EXERCISE OBJECTIVE
From the line containing "문자열에 포함시키지 않음" down to the last line of the data, output each line word for word and include nothing else.
_ _ _
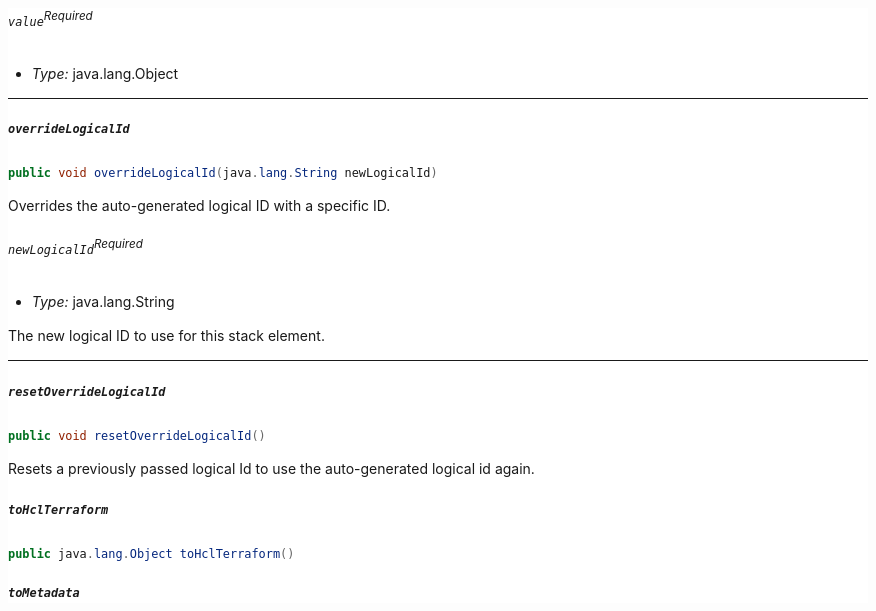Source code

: ###### `value`<sup>Required</sup> <a name="value" id="rhizo-co-terraform-provider-oci.databaseManagementPluggabledatabasePluggableDatabaseDbmFeaturesManagement.DatabaseManagementPluggabledatabasePluggableDatabaseDbmFeaturesManagement.addOverride.parameter.value"></a>

- *Type:* java.lang.Object

---

##### `overrideLogicalId` <a name="overrideLogicalId" id="rhizo-co-terraform-provider-oci.databaseManagementPluggabledatabasePluggableDatabaseDbmFeaturesManagement.DatabaseManagementPluggabledatabasePluggableDatabaseDbmFeaturesManagement.overrideLogicalId"></a>

```java
public void overrideLogicalId(java.lang.String newLogicalId)
```

Overrides the auto-generated logical ID with a specific ID.

###### `newLogicalId`<sup>Required</sup> <a name="newLogicalId" id="rhizo-co-terraform-provider-oci.databaseManagementPluggabledatabasePluggableDatabaseDbmFeaturesManagement.DatabaseManagementPluggabledatabasePluggableDatabaseDbmFeaturesManagement.overrideLogicalId.parameter.newLogicalId"></a>

- *Type:* java.lang.String

The new logical ID to use for this stack element.

---

##### `resetOverrideLogicalId` <a name="resetOverrideLogicalId" id="rhizo-co-terraform-provider-oci.databaseManagementPluggabledatabasePluggableDatabaseDbmFeaturesManagement.DatabaseManagementPluggabledatabasePluggableDatabaseDbmFeaturesManagement.resetOverrideLogicalId"></a>

```java
public void resetOverrideLogicalId()
```

Resets a previously passed logical Id to use the auto-generated logical id again.

##### `toHclTerraform` <a name="toHclTerraform" id="rhizo-co-terraform-provider-oci.databaseManagementPluggabledatabasePluggableDatabaseDbmFeaturesManagement.DatabaseManagementPluggabledatabasePluggableDatabaseDbmFeaturesManagement.toHclTerraform"></a>

```java
public java.lang.Object toHclTerraform()
```

##### `toMetadata` <a name="toMetadata" id="rhizo-co-terraform-provider-oci.databaseManagementPluggabledatabasePluggableDatabaseDbmFeaturesManagement.DatabaseManagementPluggabledatabasePluggableDatabaseDbmFeaturesManagement.toMetadata"></a>
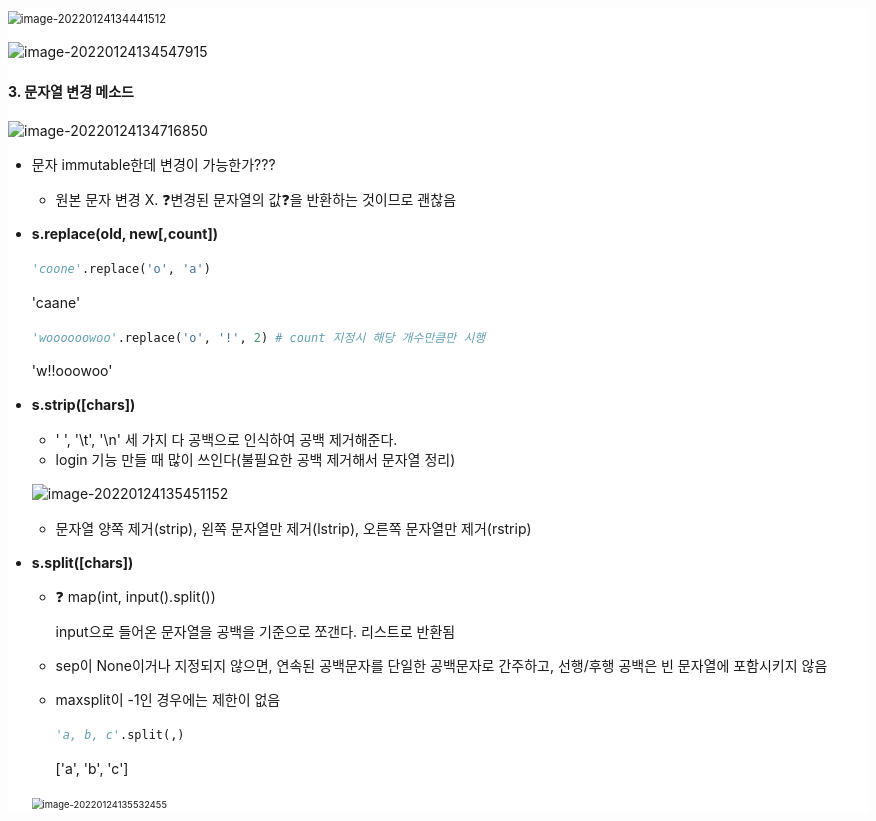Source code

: <img src="C:\Users\Gyumin\AppData\Roaming\Typora\typora-user-images\image-20220124134441512.png" alt="image-20220124134441512" style="zoom:80%;" />

![image-20220124134547915](C:\Users\Gyumin\AppData\Roaming\Typora\typora-user-images\image-20220124134547915.png)



#### 3. 문자열 변경 메소드

![image-20220124134716850](C:\Users\Gyumin\AppData\Roaming\Typora\typora-user-images\image-20220124134716850.png)

* 문자 immutable한데 변경이 가능한가??? 

  * 원본 문자 변경 X. :question:변경된 문자열의 값:question:을 반환하는 것이므로 괜찮음

  

* **s.replace(old, new[,count])**

  ```python
  'coone'.replace('o', 'a')
  ```

  'caane'

  ```python
  'woooooowoo'.replace('o', '!', 2) # count 지정시 해당 개수만큼만 시행
  ```

  'w!!ooowoo'

  

* **s.strip([chars])** 

  * ' ', '\t', '\n' 세 가지 다 공백으로 인식하여 공백 제거해준다. 
  * login 기능 만들 때 많이 쓰인다(불필요한 공백 제거해서 문자열 정리)

  ![image-20220124135451152](C:\Users\Gyumin\AppData\Roaming\Typora\typora-user-images\image-20220124135451152.png)

  * 문자열 양쪽 제거(strip), 왼쪽 문자열만 제거(lstrip), 오른쪽 문자열만 제거(rstrip)

  

* **s.split([chars])**

  * :question: map(int, input().split()) 

    input으로 들어온 문자열을 공백을 기준으로 쪼갠다. 리스트로 반환됨

  * sep이 None이거나 지정되지 않으면, 연속된 공백문자를 단일한 공백문자로 간주하고, 선행/후행 공백은 빈 문자열에 포함시키지 않음

  * maxsplit이 -1인 경우에는 제한이 없음

    ```python
    'a, b, c'.split(,)
    ```

    ['a', 'b', 'c']

  <img src="C:\Users\Gyumin\AppData\Roaming\Typora\typora-user-images\image-20220124135532455.png" alt="image-20220124135532455" style="zoom:67%;" />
_ _ _
RESPONSE
  * sep이 None이거나 지정되지 않으면, 연속된 공백문자를 단일한 공백문자로 간주하고, 선행/후행 공백은 빈 문자열에 포함시키지 않음

  * maxsplit이 -1인 경우에는 제한이 없음

    ```python
    'a, b, c'.split(,)
    ```

    ['a', 'b', 'c']

  <img src="C:\Users\Gyumin\AppData\Roaming\Typora\typora-user-images\image-20220124135532455.png" alt="image-20220124135532455" style="zoom:67%;" />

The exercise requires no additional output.